Hoy amaneció de un color dorado. Paleta que hacía parecer al mundo una continuación del último sueño; imagen onírica y ovalada que se hacía visible al alba. Pensé que tenía fiebre. Me arrullé bajo la colcha envolviendo una temperatura de sudor confuso, ovillo de despertares en intervalo becqueriano. 

No podía estar en un sueño porque era demasiado consciente de la situación, pero al fin y al cabo… podría ser. A esas horas da igual: entre la vigilia y el sueño uno hace acampada asumiendo una realidad que le viene grande. Esto pasa siempre, claro, porque la Realidad, en cualquier estado, está por encima de nuestra situación.
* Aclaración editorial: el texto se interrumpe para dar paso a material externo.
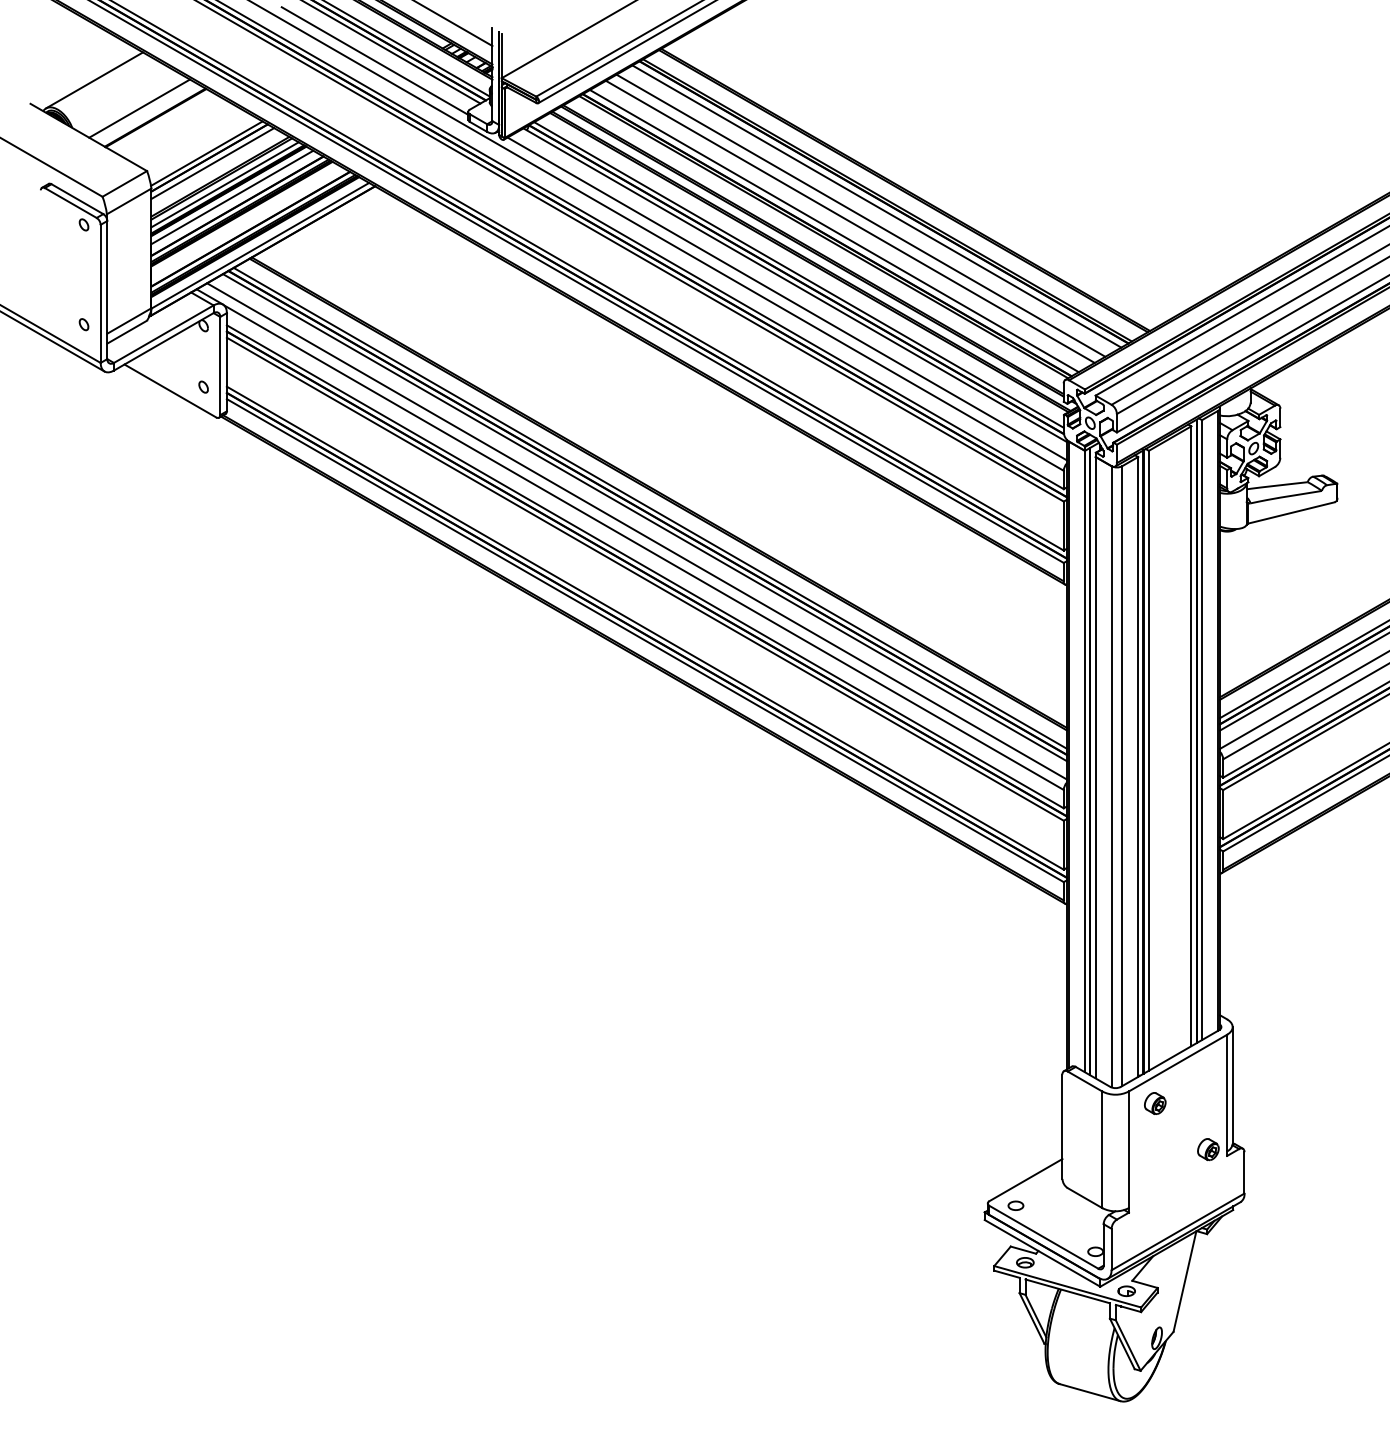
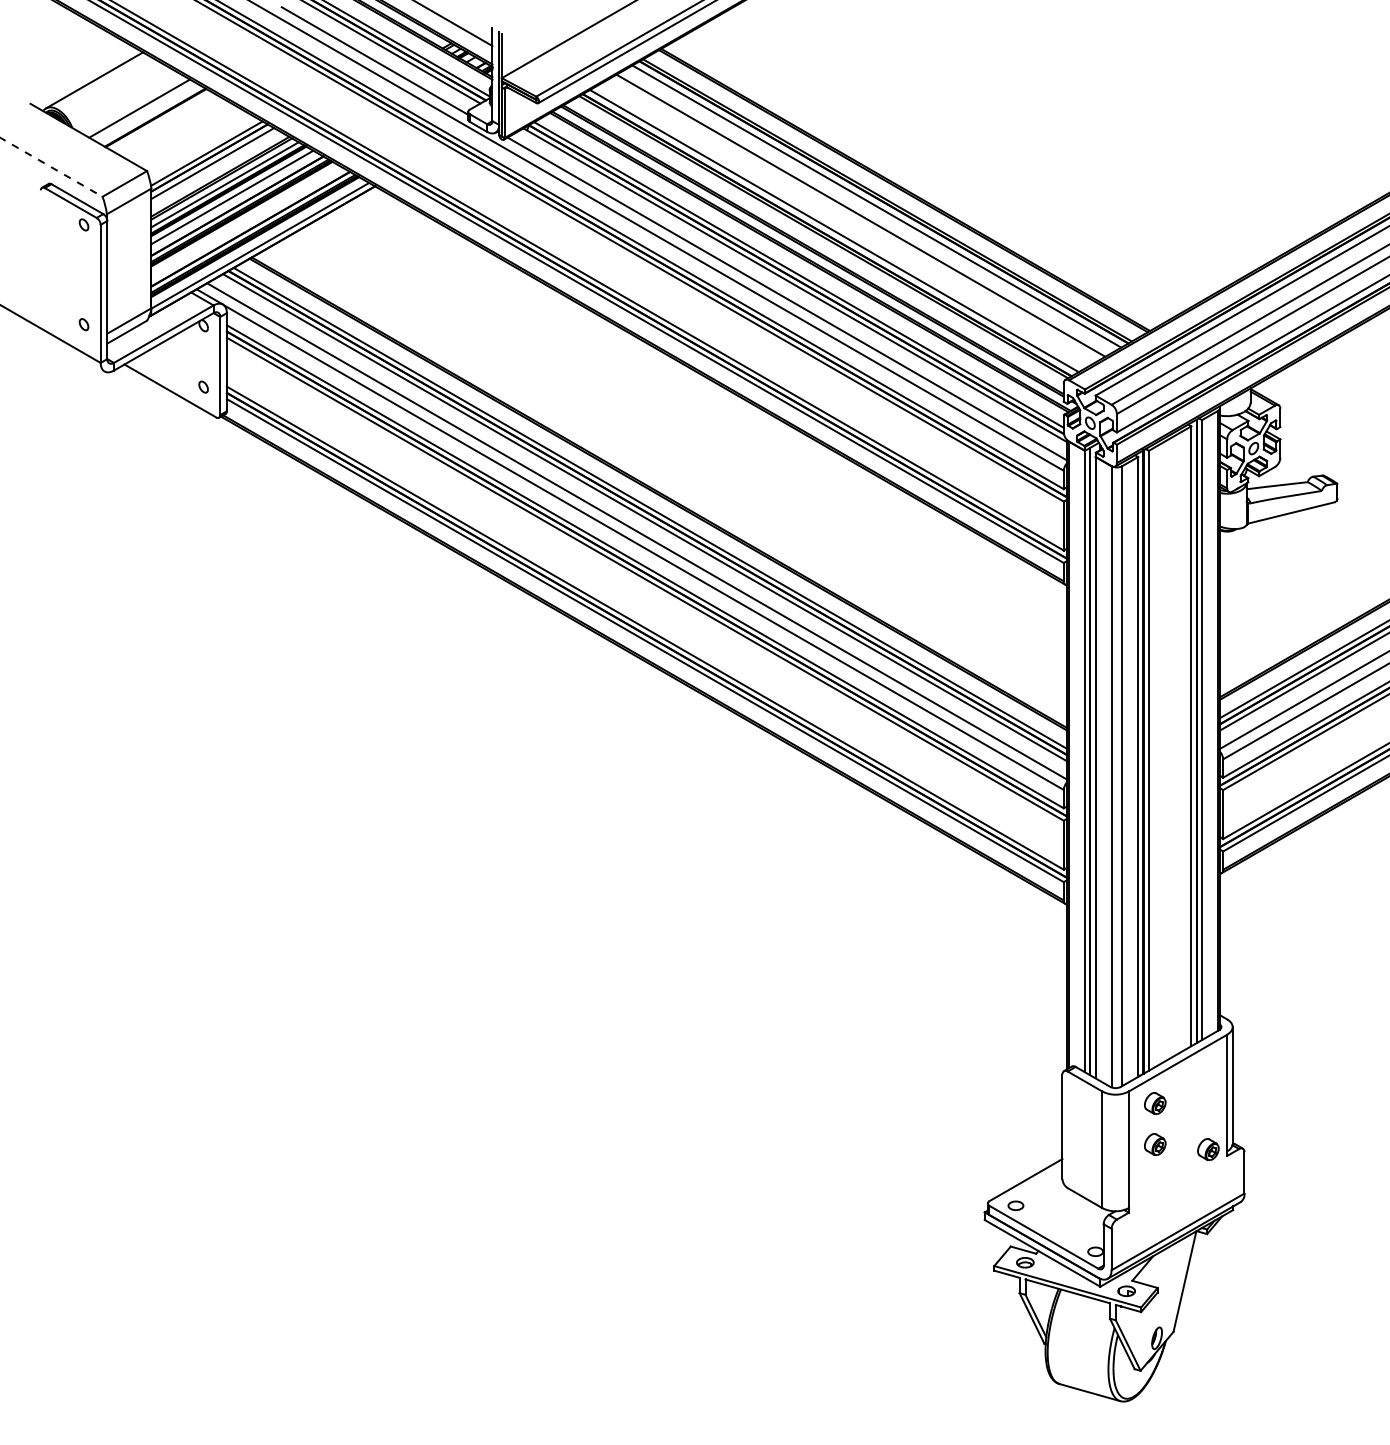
line at (51, 167): solid -> dashed
line at (849, 221): present -> none
line at (53, 341): present -> none
part at (1155, 1144): none -> present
La diferencia es que al amanecer te acoge, cobija el cansancio y absuelve…si la conciencia está tranquila. 

Volví entonces a mirar la ventana, tímidamente para confirmar el color pardo, amarillento ocre del mundo en que el color dorado se iba transformando. No, no parecía tener fiebre, ni estar en un sueño, pero no me asusté. El despertador intentaba bramar sus gemidos metálicos y lo apagué antes de sonar, posponiendo así la Gloria de los «cinco minutos más». Como siempre, me despierto sin ruido, en redoble de silencios, que es el sonido que más altera. Pero hoy en sepia,  como si estuviera en el desierto. Sí, como si estuviera en el desierto. Sonreí porque la imagen me encanta. Eso es, me dije, como en el desierto, murmuré cerrando los ojos. Desierto por dentro y desierto por fuera.  

Entonces me imaginé reloj de arena para concentrarme, entre la vigilia y el sueño, en el tiempo que me quedaba de vida.